Aufgabendetails -> Wie lautet der Abschnitt vom Anfang der Zeilen bis einschließlich der Zeile mit „cription Charge लगने“, wenn „Payment“ darin überall gegen „Billing“ ausgetauscht wird? Gib nur diesen Abschnitt ohne die Bilder und sonst unverändert wieder.
──────── Zu bearbeitendes Material
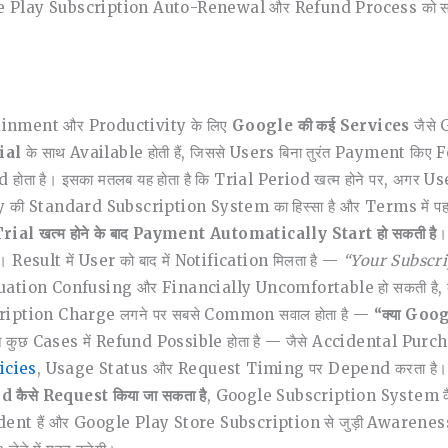
e Play Subscription Auto-Renewal और Refund Process को सम
rtainment और Productivity के लिए
Google की कई Services
जैसे
ial
के साथ Available होती हैं, जिससे Users बिना तुरंत Payment किए 
d होता है। इसका मतलब यह होता है कि Trial Period खत्म होने पर, अग
ी Standard Subscription System का हिस्सा है और Terms में पहल
rial खत्म होने के बाद Payment Automatically Start हो सकती है
।
esult में User को बाद में Notification मिलता है —
“Your Subscr
tuation Confusing और Financially Uncomfortable हो सकती है, क
cription Charge लगने पर सबसे Common सवाल होता है —
“क्या Goo
ेकिन कुछ Cases में Refund Possible होता है — जैसे Accidental P
icies
, Usage Status और Request Timing पर Depend करता है। इ
ैसे Request किया जा सकता है
, Google Subscription System कैसे
nt हैं और Google Play Store Subscription से जुड़ी Awareness चा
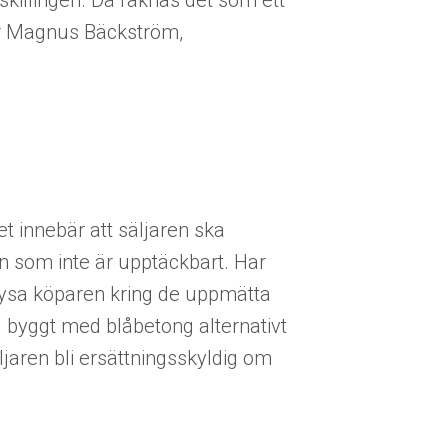
peskillingen. Då räknas det som ett
er Magnus Bäckström,
Det innebär att säljaren ska
n som inte är upptäckbart. Har
lysa köparen kring de uppmätta
 byggt med blåbetong alternativt
jaren bli ersättningsskyldig om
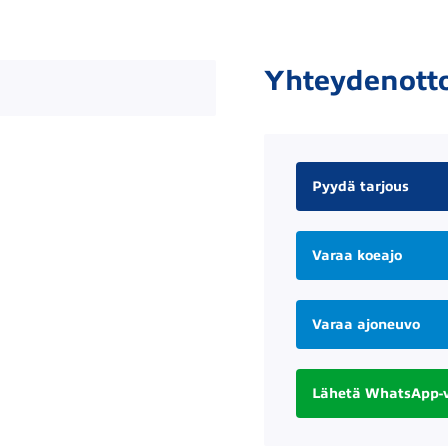
Yhteydenott
Pyydä tarjous
Varaa koeajo
Varaa ajoneuvo
Lähetä WhatsApp-v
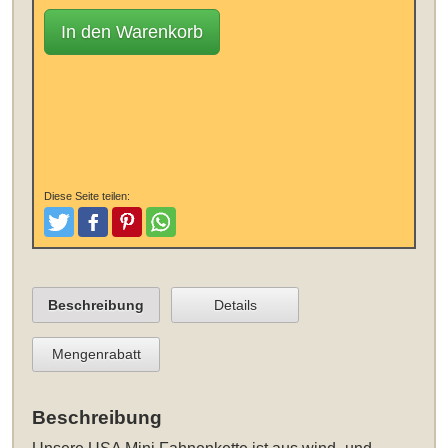
In den Warenkorb
Diese Seite teilen:
Tweeten
Posten
Pinterest
Teilen
Beschreibung
Details
Mengenrabatt
Beschreibung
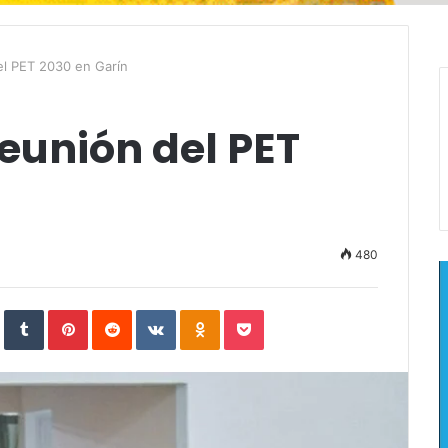
el PET 2030 en Garín
reunión del PET
480
In
StumbleUpon
Tumblr
Pinterest
Reddit
VKontakte
Odnoklassniki
Pocket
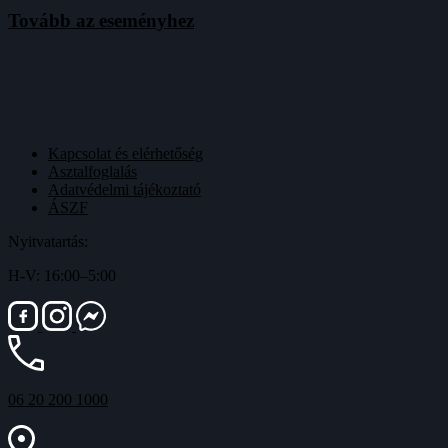
Tovább az eseményhez
Kapcsolat és elérhetőség
Asztalfoglalás
Adatvédelmi tájékoztató
ÁSZF
Nyitvatartás:
H-V: 16:00–5:00
06 20 200 1000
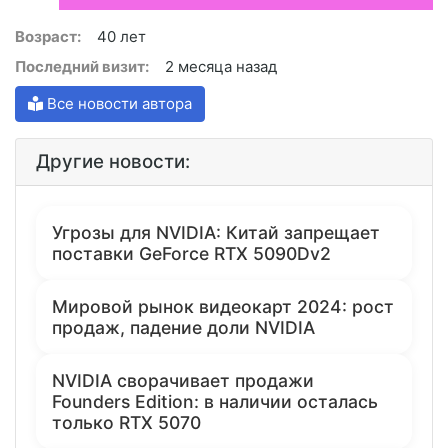
Возраст:
40 лет
Последний визит:
2 месяца назад
Все новости автора
Другие новости:
Угрозы для NVIDIA: Китай запрещает
поставки GeForce RTX 5090Dv2
Мировой рынок видеокарт 2024: рост
продаж, падение доли NVIDIA
NVIDIA сворачивает продажи
Founders Edition: в наличии осталась
только RTX 5070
────────────────
Antwort zur Übung ->
e Play Subscription Auto-Renewal और Refund Process को सम
rtainment और Productivity के लिए
Google की कई Services
जैसे
ial
के साथ Available होती हैं, जिससे Users बिना तुरंत Billing किए 
d होता है। इसका मतलब यह होता है कि Trial Period खत्म होने पर, अग
ी Standard Subscription System का हिस्सा है और Terms में पहल
rial खत्म होने के बाद Billing Automatically Start हो सकती है
।
esult में User को बाद में Notification मिलता है —
“Your Subscr
tuation Confusing और Financially Uncomfortable हो सकती है, क
cription Charge लगने पर सबसे Common सवाल होता है —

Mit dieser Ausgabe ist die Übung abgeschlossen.